WISCIENCE, the Wisconsin Institute for Science Education and Community Engagement
WISCIENCE has a history that dates back to 1988/89 with the founding of the Center for Biology Education, a cross-campus unit within the Provost's office focusing in improving biology education. It has gone through multiple transformations over the years in response to campus needs but has always remained a cross-campus unit, serving the entire university as well as the surrounding community. In 2004/05, the Center became the core entity from which the Institute for Cross-College Biology Education was created. The Institute was an experiment to combine several biology-related programs whose audiences went beyond any single school/college. In 2013/14, a review of the Institute and its largest academic program found that although the experiment had been very successful in some areas, the Institute needed changes. Responsibility for academic programs like undergraduate majors and course sequences was reassigned to units within schools/colleges. The core programs and initiatives that had grown from the original Center for Biology Education were recognized as making significant contributions, particularly with regard to facilitating cross-campus collaboration and expanding access to science education for groups underrepresented in science. To support further development of this work, the mission was expanded beyond the biological sciences to all of the natural sciences. To match the mission, the name was changed to WISCIENCE, the Wisconsin Institute for Science Education and Community Engagement.
In addition to its own portfolio of programs and courses, WISCIENCE campus collaborations over the years have made a significant impact—for example, WISCIENCE helped initiate the Undergraduate Symposium, NSF Broader Impacts workshops, and First-Year Interest Groups in biology (BIGs). WISCIENCE initiated the collaborative creation of the Biological Sciences Course Guide, which became the model for the current online catalog for all courses, and was instrumental in the creation of the cross-college Biology Major and the Digital Media Center. WISCIENCE staff also designed and coordinated the science portion of the PEOPLE program.
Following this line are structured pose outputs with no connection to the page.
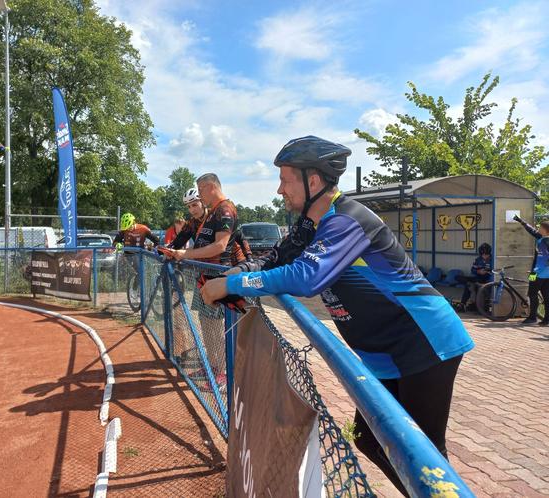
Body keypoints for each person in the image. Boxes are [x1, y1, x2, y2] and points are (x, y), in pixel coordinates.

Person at [200, 135, 474, 496]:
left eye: (285, 178)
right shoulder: (309, 225)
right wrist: (240, 271)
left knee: (426, 456)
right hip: (387, 351)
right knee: (370, 439)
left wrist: (237, 285)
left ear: (313, 181)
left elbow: (307, 277)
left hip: (424, 340)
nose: (279, 189)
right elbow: (278, 258)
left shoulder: (347, 220)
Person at [166, 175, 240, 392]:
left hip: (219, 275)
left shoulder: (225, 209)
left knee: (218, 327)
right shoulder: (213, 212)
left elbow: (219, 247)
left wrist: (185, 254)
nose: (199, 195)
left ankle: (224, 373)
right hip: (205, 275)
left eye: (200, 190)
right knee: (206, 323)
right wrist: (175, 250)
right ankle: (213, 367)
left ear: (209, 187)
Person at [514, 215, 549, 325]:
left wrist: (536, 270)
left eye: (540, 228)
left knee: (532, 294)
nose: (538, 229)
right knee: (547, 296)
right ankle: (546, 319)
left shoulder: (544, 241)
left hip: (537, 272)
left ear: (545, 230)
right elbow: (532, 231)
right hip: (547, 274)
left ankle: (532, 317)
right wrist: (521, 221)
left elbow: (544, 258)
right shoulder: (543, 238)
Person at [455, 243, 493, 311]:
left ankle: (463, 303)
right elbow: (473, 269)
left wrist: (487, 273)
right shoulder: (478, 259)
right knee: (458, 277)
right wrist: (478, 271)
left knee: (470, 286)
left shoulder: (493, 260)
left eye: (486, 254)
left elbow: (495, 272)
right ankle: (469, 285)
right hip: (478, 278)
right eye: (482, 254)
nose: (484, 256)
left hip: (487, 279)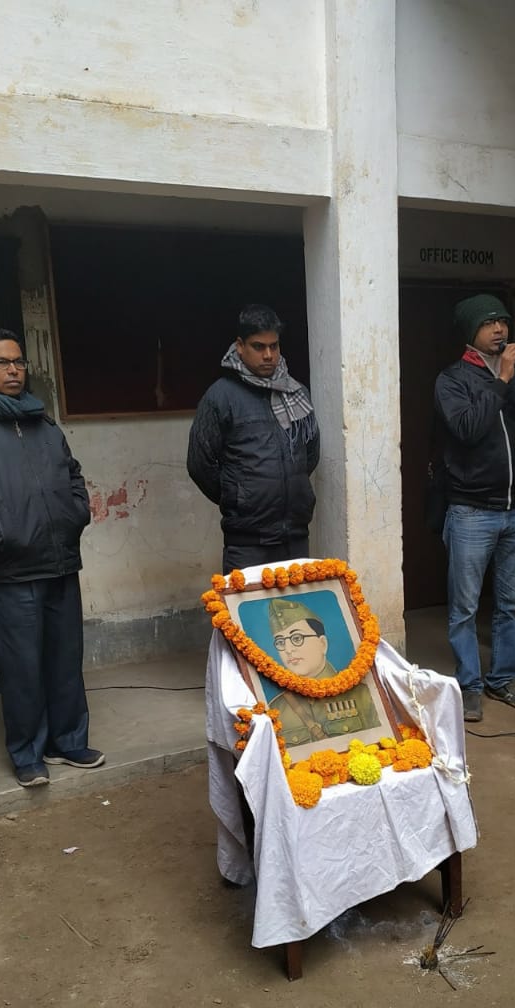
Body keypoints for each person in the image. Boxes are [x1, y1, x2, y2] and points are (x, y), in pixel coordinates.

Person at [0, 329, 104, 787]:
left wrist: (75, 512)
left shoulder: (40, 419)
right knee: (21, 667)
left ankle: (68, 741)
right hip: (8, 568)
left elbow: (72, 473)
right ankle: (27, 753)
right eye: (1, 363)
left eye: (18, 361)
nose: (14, 370)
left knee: (65, 659)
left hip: (59, 559)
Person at [434, 295, 515, 723]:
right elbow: (467, 429)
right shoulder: (452, 380)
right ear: (471, 331)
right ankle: (469, 685)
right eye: (489, 323)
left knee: (511, 604)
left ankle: (503, 679)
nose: (500, 328)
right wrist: (500, 380)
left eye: (503, 320)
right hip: (471, 510)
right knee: (464, 608)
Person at [187, 304, 320, 573]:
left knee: (298, 603)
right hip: (247, 544)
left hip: (295, 536)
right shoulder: (221, 397)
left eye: (274, 346)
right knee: (246, 603)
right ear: (240, 346)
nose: (268, 355)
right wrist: (238, 495)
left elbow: (310, 453)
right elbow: (199, 464)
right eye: (259, 347)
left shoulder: (297, 393)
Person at [265, 598, 380, 747]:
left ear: (322, 644)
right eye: (280, 642)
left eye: (297, 638)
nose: (288, 650)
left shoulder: (363, 695)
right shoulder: (276, 709)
The Center for Biology Education
The unit that formed the original core of what is now WISCIENCE was the Center for Biology Education, founded in 1988/89 with funding from the University of Wisconsin and the Howard Hughes Medical Institute (HHMI) to foster collaborative education initiatives across the UW-Madison campus and to improve biology education at all levels. The Center's role was to:
- Encourage faculty, future faculty and staff to develop innovative teaching methods and instructional resources<
- Help to translate the excitement of research into classrooms
- Facilitate faculty participation in outreach
- Promote interdisciplinary activities
- Increase the participation of underrepresented groups in the biological sciences
- Coordinate, nurture, and help to fund education initiatives
The Institute for Biology Education
The Institute for Biology Education was formed in 2004/05, largely as a response to the Susman Report (see below). It brought together the Center for Biology Education, three bioscience majors that did not have departmental homes (Biology, Molecular Biology, and Biological Aspects of Conservation), and two introductory biology course sequences (the Biology 151/152 courses and the Biocore honors program). It was originally named the Institute for Cross-College Biology Education because of the cross-campus nature of many of its programs. The name was changed in 2011 to the Institute for Biology Education to better reflect its entire mission, both across campus and beyond.
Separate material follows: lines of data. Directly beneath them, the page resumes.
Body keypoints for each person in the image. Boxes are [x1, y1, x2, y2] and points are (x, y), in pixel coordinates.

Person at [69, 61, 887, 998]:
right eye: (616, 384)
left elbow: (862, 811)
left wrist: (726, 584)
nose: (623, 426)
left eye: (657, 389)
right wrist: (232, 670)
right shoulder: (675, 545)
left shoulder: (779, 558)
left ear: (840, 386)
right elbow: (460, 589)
Several other programs that were originally located in other campus units also found homes at the Institute:
- The Wisconsin Teacher Enhancement Program, a professional development program for K-12 educators that was founded by Professor Raymond Kessel in the 1990's, joined the Institute in 2007.
- The Wisconsin Program for Scientific Teaching and its core Teaching Fellows program were founded by Jo Handelsman in 2003 and became part of the Institute in 2010.
A major grant from the Howard Hughes Medical Institute in 2010 allowed an expansion of programming for first-year students in the biological sciences.